Except Marjorie does have a literary claim to fame... her grandmother CA Dawson Scott, known as Sappho, wrote twenty novels and also established PEN, the international writer's organisation and it will coincidentally be my pleasure to visit PEN, having been invited to take part in a panel discussion there in the autumn.
But Marjorie Ann Watts's story is interesting in its own right and perhaps that quote isn't so out of place, because at the age of eighty three she finally has a book for adults in print after successes some years ago with children's books, namely The Mill House Cat. Marjorie trained as a painter at the Chelsea School of Art, studying with Edward Ardizzone and was taught life drawing by Henry Moore.
Are they funny, are they dead? originally presented to a publisher who tutted and sent Marjorie off to write a novel first, far more acceptable than a short story collection. That novel duly written and liked by the publisher but publication then declined again on the grounds that eighty three was too old for a book deal....gasp...if the Tinker reads this he'll be onto the Ageism Dept @ EqualOpps in a flash. He's currently arguing the toss with car hire firms who class him as too old to hire a car for his next trip around Orkney, this despite a lifetime of No Claims bonus to his name....don't get him started.
So I think we must be grateful to Charles Boyle of CB Editions who saw through the hogwash and has published this remarkable collection of short stories which I have been reading slowly over the last few weeks. I'm trying to keep a collection on the go at all times now, on that one-a-day basis which allows the story to blossom and grow petals in my mind through the day, though I must admit I was frequently tempted to race on and squeeze in several a day of these.
So much publicity recently surrounding press lists of the up-coming twenty-somethings, the promising authors we absolutely must look out for, all very laudable and interesting, but I'm sorry the blindingly obvious has to be said ...you might know about cutting edge literary devices and creative writing at that age, but you know very little about life compared to the experiences of an eighty-three year old, and it is that life that shines through in Marjorie Ann Watts's stories.
Ordinary people going about their ordinary lives, the daily humdrum stuff of living and loving all telescoped through the perceptive eyes of an octogenarian.

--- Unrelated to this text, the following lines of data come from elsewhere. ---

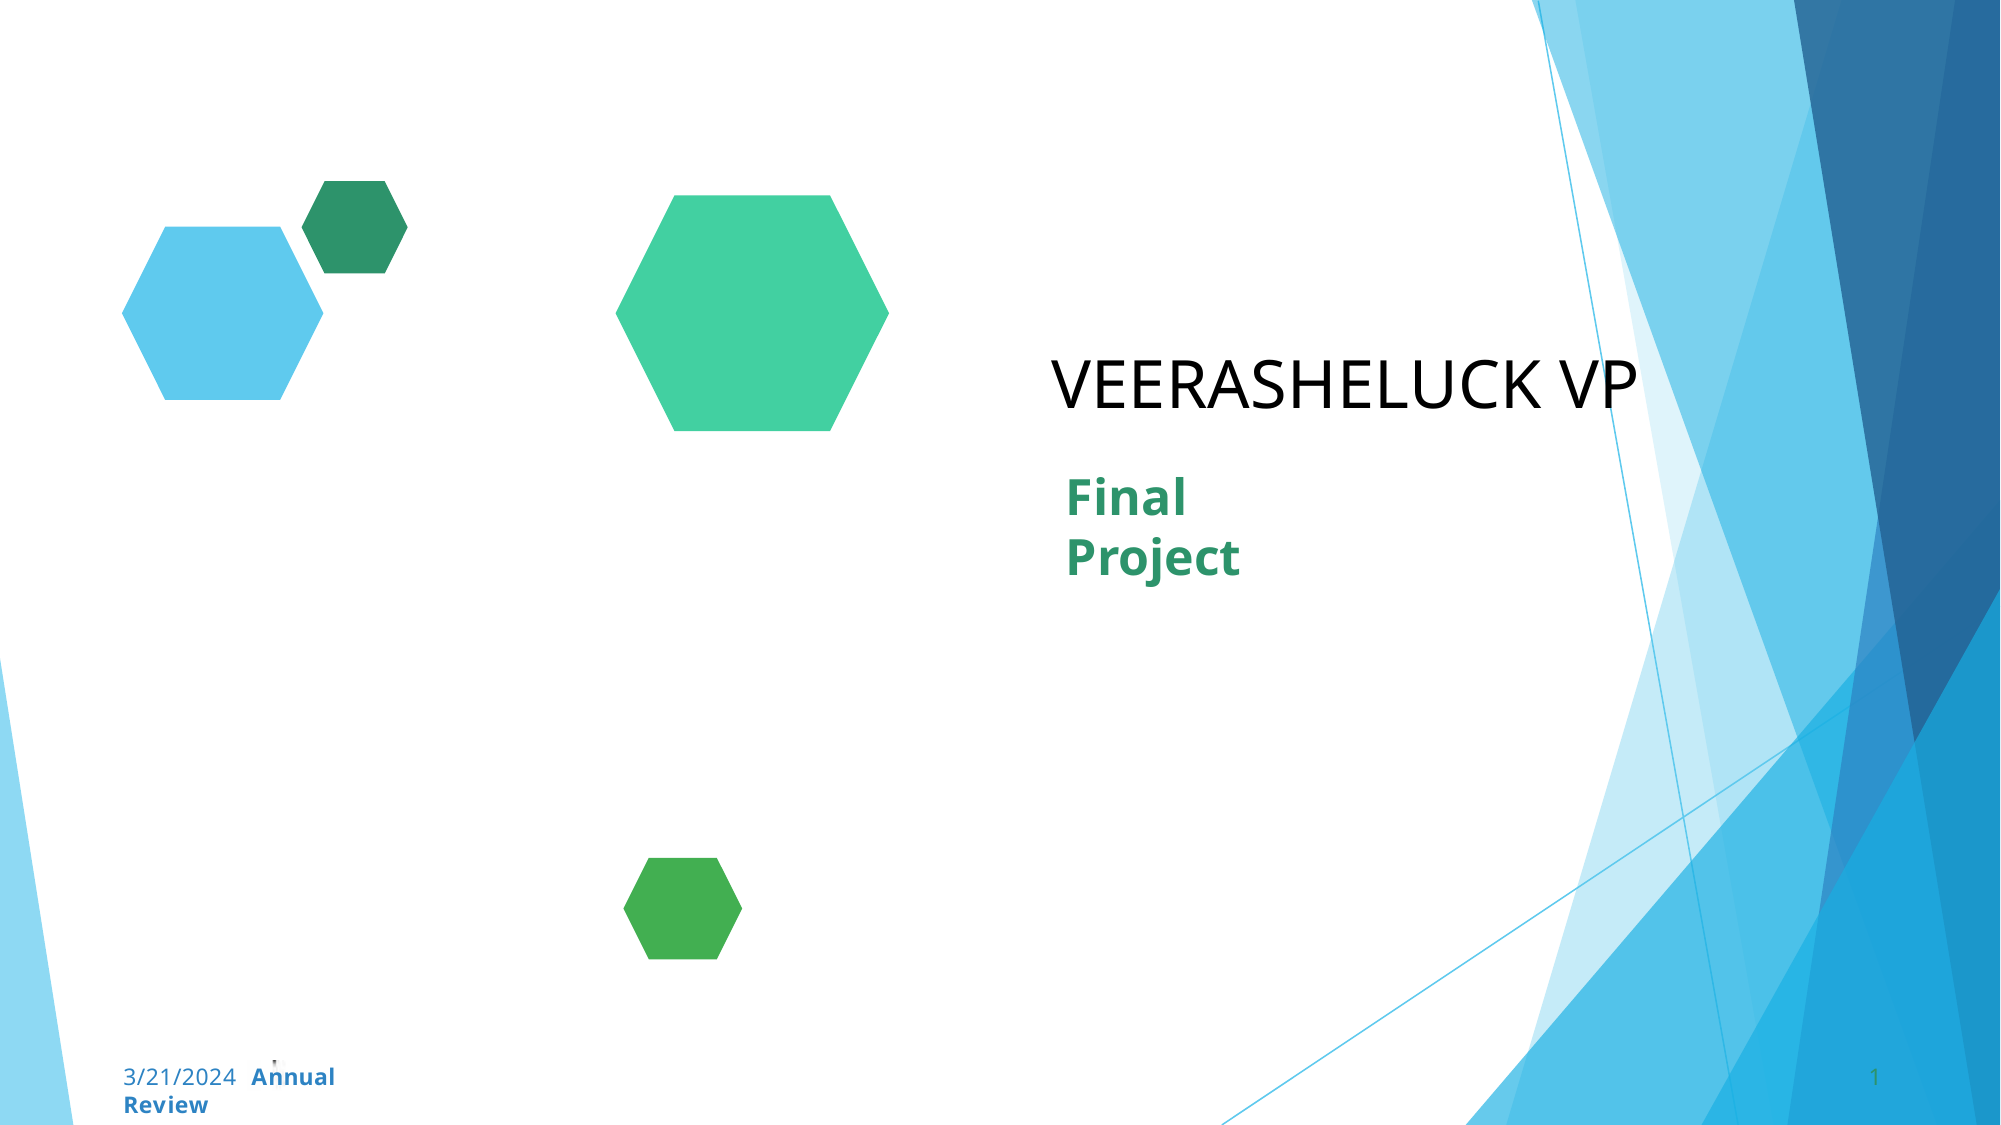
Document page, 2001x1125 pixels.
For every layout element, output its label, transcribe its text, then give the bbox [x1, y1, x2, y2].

slide_number 1 [1862, 1061, 1888, 1125]
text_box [121, 180, 408, 401]
picture [110, 1060, 463, 1094]
text_box Final Project [1063, 462, 1369, 585]
title VEERASHELUCK VP [524, 339, 1650, 530]
text_box [615, 195, 890, 339]
text_box [623, 857, 743, 960]
text_box 3/21/2024 Annual Review [121, 1103, 417, 1118]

So the insensitivities of others laid bare with refreshing candour, those miscommunications, the innocent observations of children so frequently misunderstood by adults and there's something about revenge being a dish best served cold that is meted out here too...
...Mrs Calder wickedly determined to go out in her own style despite her daughter's best and more socially acceptable intentions
...the deliciously and much-deserved retribution awaiting the blase and cynical psychiatrist, or the philandering husband
...the struggles with conscience
...the unlikely combinations of characters, the immigrant and the vagrant
all beautifully observed from that unique vantage point of age and experience; ageing seen through the eyes, with respect, of the 'aged' and then that retrospective analysis of childhood that it's impossible to make when you are younger.
Clare Wigfall writing of her own short story collection The Loudest Sound & Nothing sees it as a book of her twenties for its recollections of time and place as she wrote, the books she was reading, the friends she hang out with and, as she sent the book out into the world, hoped it wouldn't be judged or rejected unfairly; in fact it won prizes.
This is surely Marjorie Ann Watts's book of her entire lifetime and I sincerely hope there are more to come.